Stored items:
—————

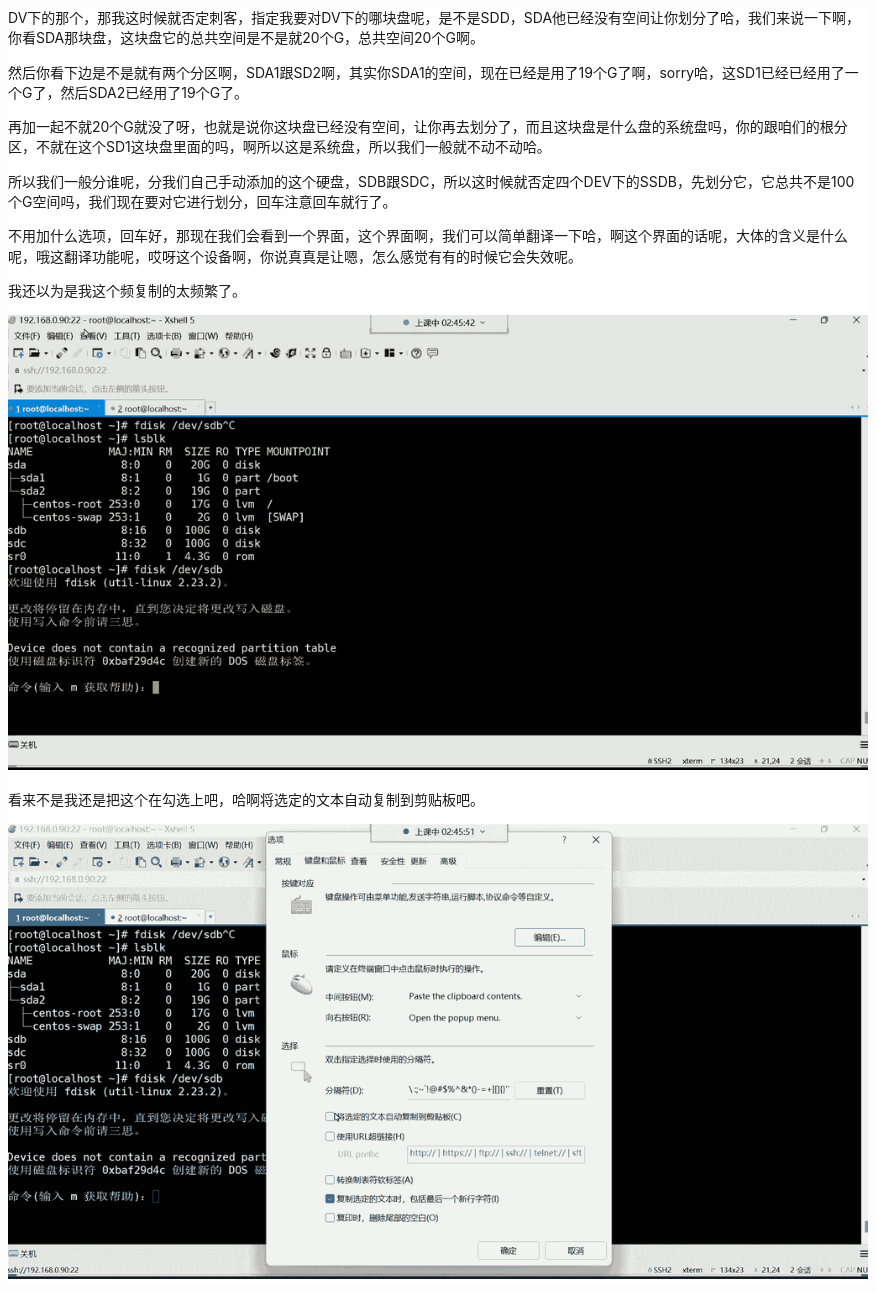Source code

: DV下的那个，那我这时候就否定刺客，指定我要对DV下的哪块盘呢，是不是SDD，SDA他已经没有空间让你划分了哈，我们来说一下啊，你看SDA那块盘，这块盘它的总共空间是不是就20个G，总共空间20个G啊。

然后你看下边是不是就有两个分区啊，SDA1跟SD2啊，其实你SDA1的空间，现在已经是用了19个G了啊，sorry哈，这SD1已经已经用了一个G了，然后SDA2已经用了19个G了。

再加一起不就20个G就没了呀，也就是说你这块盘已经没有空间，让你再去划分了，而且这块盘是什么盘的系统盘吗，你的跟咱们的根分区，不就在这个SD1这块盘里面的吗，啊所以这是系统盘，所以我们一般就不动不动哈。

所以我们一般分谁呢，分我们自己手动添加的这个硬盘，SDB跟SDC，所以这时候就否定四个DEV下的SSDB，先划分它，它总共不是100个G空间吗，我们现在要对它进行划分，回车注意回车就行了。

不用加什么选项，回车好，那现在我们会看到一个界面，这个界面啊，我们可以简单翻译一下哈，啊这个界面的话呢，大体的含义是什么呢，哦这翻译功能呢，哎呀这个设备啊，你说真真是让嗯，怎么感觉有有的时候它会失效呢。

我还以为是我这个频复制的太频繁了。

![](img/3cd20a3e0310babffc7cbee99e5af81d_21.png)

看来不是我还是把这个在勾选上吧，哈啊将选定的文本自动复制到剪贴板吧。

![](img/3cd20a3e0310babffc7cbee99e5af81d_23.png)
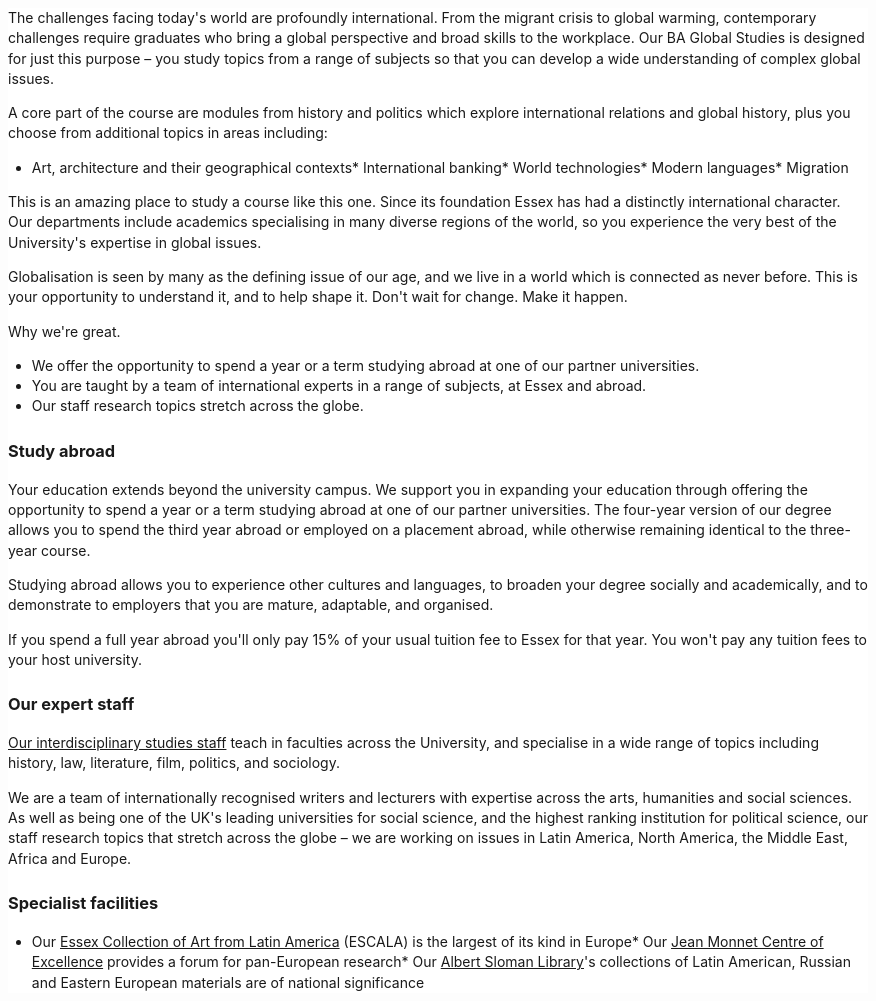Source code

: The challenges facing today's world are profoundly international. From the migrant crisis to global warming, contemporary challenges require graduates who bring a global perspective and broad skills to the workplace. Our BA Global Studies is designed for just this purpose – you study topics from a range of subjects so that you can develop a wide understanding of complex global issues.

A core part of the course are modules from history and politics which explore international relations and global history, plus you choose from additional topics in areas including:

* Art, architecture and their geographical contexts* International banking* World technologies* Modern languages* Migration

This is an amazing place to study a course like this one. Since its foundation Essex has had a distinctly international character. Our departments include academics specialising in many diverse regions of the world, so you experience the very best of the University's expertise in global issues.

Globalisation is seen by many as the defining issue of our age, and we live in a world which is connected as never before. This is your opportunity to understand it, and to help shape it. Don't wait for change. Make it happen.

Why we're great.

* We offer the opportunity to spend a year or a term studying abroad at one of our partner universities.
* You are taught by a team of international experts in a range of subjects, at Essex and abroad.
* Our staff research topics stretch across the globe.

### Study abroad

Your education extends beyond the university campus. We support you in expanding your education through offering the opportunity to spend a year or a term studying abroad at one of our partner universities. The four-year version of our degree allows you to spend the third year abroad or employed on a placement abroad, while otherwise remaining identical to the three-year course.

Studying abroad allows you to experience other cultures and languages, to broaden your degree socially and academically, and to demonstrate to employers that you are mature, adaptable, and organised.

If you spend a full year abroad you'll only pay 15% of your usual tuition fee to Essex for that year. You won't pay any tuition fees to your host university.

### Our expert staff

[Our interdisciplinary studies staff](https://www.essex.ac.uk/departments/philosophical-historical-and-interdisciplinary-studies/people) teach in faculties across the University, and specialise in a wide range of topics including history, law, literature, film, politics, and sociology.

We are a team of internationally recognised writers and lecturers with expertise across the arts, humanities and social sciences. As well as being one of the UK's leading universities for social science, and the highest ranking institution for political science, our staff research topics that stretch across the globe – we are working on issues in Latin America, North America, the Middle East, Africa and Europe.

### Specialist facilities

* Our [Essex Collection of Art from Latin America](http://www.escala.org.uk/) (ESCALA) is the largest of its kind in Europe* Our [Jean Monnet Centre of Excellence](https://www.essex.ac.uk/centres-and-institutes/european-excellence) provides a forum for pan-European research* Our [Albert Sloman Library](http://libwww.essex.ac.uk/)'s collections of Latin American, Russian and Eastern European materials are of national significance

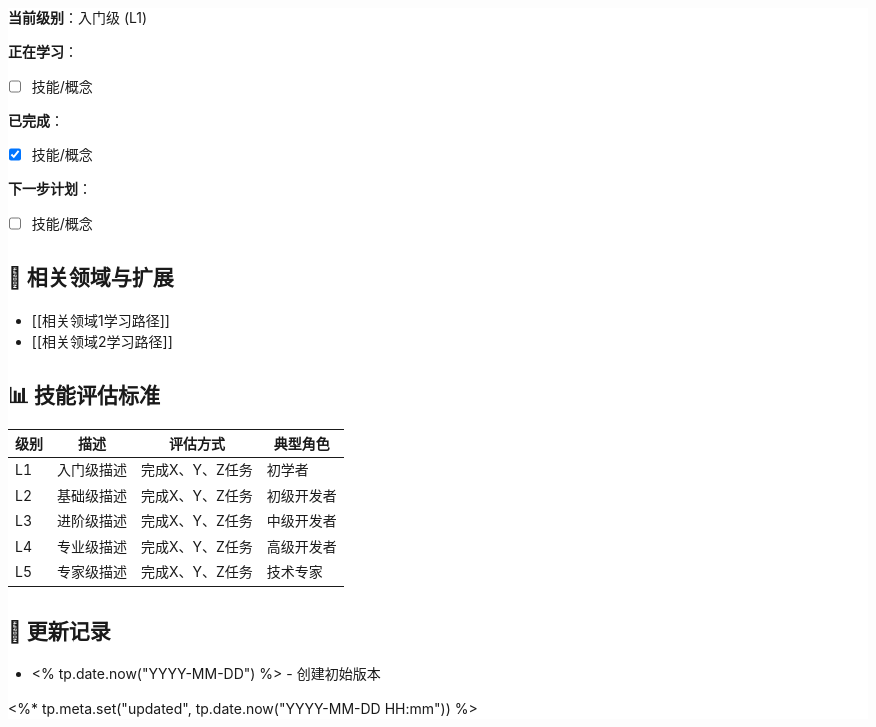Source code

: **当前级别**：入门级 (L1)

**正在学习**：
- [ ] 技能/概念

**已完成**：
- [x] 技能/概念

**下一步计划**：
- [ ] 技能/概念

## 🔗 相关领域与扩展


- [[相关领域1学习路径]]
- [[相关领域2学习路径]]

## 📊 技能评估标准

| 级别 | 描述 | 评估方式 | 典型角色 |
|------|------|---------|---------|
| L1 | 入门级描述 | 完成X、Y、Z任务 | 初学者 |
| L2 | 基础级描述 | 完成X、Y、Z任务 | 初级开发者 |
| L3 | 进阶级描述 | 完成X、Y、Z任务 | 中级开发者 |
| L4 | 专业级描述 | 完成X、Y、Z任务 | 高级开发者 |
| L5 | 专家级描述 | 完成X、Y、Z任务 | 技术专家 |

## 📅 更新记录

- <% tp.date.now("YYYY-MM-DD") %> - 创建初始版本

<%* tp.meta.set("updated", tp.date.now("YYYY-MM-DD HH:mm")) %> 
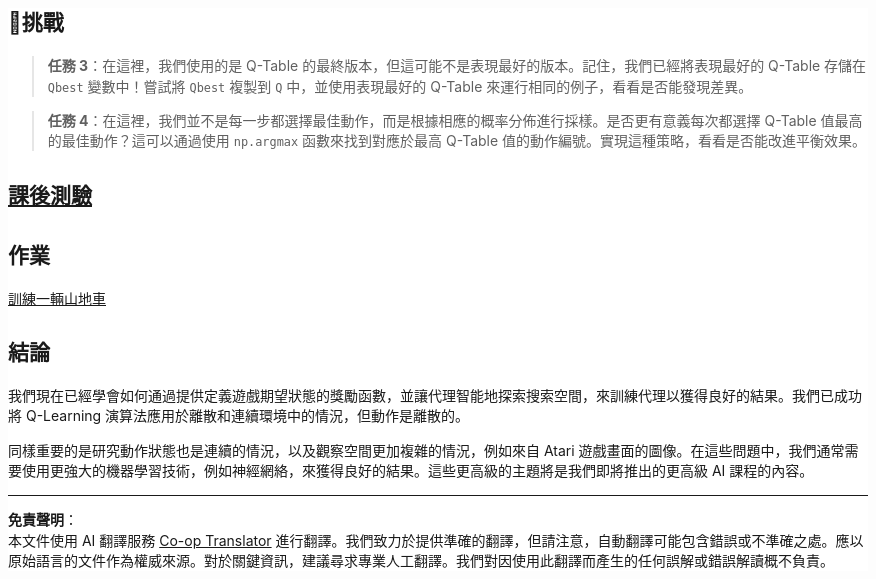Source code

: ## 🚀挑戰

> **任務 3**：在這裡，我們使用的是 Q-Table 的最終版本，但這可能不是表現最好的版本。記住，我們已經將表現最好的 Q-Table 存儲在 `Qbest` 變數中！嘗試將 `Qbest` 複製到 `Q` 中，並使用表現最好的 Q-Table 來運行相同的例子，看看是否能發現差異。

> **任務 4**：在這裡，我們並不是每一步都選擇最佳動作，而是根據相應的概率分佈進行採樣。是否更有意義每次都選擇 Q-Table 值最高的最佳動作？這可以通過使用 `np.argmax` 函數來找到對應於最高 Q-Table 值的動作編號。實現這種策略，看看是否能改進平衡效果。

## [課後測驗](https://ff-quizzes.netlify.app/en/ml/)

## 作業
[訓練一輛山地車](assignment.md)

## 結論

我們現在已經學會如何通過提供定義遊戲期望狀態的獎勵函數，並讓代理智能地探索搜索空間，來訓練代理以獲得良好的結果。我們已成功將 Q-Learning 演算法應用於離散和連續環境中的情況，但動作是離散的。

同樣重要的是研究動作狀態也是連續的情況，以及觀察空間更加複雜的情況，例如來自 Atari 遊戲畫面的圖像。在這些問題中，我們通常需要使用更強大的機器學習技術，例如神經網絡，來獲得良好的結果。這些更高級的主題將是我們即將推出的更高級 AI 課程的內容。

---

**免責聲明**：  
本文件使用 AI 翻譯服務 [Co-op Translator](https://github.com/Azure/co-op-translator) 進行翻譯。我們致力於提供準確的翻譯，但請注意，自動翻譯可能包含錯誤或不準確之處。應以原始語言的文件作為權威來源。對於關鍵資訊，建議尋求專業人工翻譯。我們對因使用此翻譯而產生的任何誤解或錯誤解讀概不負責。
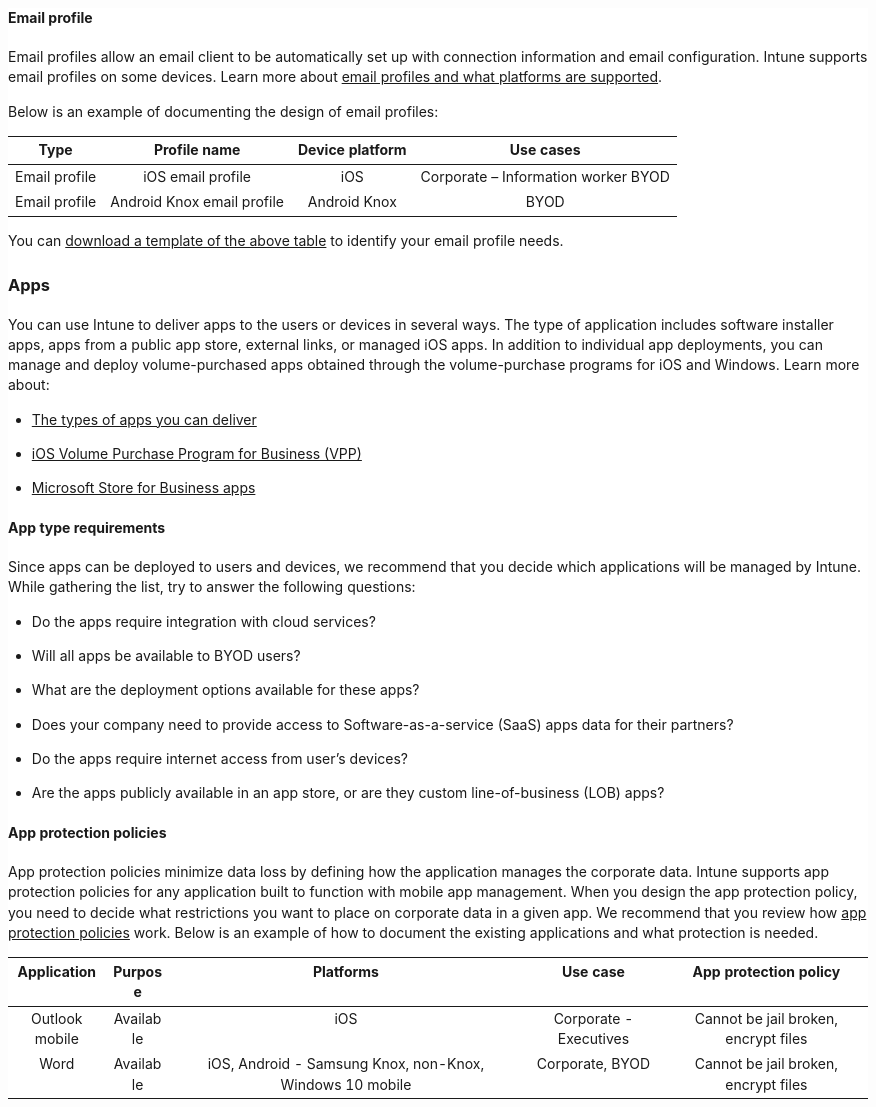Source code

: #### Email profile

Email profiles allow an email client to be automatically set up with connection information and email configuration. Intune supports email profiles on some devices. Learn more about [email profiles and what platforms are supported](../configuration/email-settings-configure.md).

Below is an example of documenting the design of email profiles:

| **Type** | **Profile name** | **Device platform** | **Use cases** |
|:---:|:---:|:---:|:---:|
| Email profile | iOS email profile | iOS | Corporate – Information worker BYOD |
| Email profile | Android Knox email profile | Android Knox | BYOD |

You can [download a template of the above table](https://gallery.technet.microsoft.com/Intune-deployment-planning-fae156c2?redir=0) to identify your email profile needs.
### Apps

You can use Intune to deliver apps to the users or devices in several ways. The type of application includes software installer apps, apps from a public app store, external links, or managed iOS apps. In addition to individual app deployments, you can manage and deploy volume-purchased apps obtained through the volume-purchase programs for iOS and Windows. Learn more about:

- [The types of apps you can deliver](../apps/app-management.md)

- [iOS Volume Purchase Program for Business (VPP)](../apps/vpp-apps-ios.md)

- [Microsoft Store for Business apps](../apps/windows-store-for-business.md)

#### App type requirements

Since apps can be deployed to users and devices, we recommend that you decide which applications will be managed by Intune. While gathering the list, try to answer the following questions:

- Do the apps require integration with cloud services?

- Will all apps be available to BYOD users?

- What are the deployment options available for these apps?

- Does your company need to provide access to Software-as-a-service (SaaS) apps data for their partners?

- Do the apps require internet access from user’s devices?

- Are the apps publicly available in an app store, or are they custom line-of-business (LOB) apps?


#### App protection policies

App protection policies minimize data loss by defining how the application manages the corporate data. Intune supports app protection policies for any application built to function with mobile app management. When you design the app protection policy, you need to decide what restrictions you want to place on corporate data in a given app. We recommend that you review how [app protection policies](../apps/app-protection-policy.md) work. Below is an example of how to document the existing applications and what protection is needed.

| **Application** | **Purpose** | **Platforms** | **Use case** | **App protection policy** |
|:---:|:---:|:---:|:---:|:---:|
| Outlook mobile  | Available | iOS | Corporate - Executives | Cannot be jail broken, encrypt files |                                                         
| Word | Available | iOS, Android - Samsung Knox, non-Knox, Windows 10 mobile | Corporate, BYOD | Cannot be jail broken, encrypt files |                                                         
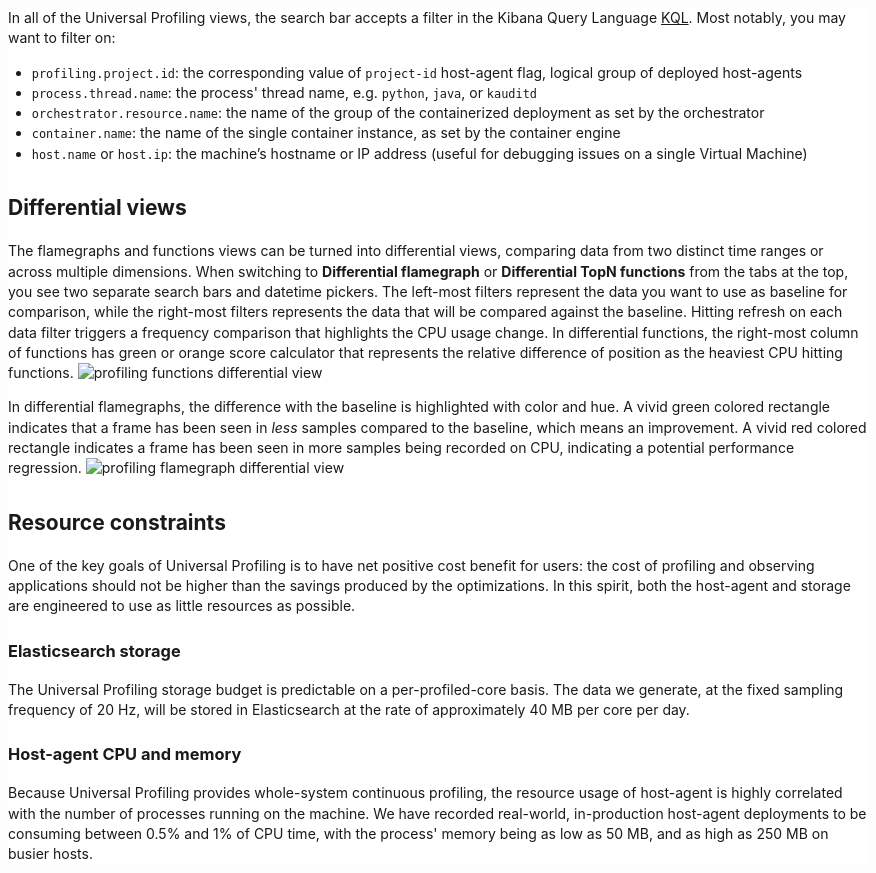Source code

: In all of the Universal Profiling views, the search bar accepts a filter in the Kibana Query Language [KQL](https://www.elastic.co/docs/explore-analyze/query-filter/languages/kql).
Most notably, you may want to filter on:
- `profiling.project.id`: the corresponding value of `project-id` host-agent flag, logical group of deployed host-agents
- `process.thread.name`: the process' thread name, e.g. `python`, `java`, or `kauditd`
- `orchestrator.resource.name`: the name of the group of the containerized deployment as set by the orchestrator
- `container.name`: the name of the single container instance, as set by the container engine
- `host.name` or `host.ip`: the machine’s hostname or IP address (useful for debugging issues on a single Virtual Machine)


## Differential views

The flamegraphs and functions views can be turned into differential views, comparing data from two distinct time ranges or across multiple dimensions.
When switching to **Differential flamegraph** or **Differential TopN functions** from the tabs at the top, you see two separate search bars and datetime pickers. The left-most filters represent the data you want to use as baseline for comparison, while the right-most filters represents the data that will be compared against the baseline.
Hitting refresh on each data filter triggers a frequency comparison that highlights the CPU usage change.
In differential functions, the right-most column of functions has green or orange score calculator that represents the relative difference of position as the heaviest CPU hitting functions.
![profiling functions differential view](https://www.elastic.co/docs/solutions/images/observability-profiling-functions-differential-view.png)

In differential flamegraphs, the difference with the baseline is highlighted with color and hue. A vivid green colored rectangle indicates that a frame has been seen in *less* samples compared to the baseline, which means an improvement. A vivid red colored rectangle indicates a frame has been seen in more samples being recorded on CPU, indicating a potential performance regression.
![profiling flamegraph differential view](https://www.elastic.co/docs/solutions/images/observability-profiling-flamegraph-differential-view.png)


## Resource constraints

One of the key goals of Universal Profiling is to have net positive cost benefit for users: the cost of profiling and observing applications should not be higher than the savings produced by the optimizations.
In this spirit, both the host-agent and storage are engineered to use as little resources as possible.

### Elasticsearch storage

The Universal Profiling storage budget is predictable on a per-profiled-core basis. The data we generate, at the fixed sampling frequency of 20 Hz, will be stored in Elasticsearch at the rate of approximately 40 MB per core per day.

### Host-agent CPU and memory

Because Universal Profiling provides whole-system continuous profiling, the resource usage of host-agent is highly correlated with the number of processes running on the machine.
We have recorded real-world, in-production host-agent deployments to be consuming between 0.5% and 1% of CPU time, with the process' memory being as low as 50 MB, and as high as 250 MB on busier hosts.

—————

The problem: Repeat exactly the lines from the first line of the records above through the line containing "然后你看下边是不是就有两个分", leaving out the pictures.

Task response:
Source code

: DV下的那个，那我这时候就否定刺客，指定我要对DV下的哪块盘呢，是不是SDD，SDA他已经没有空间让你划分了哈，我们来说一下啊，你看SDA那块盘，这块盘它的总共空间是不是就20个G，总共空间20个G啊。

然后你看下边是不是就有两个分区啊，SDA1跟SD2啊，其实你SDA1的空间，现在已经是用了19个G了啊，sorry哈，这SD1已经已经用了一个G了，然后SDA2已经用了19个G了。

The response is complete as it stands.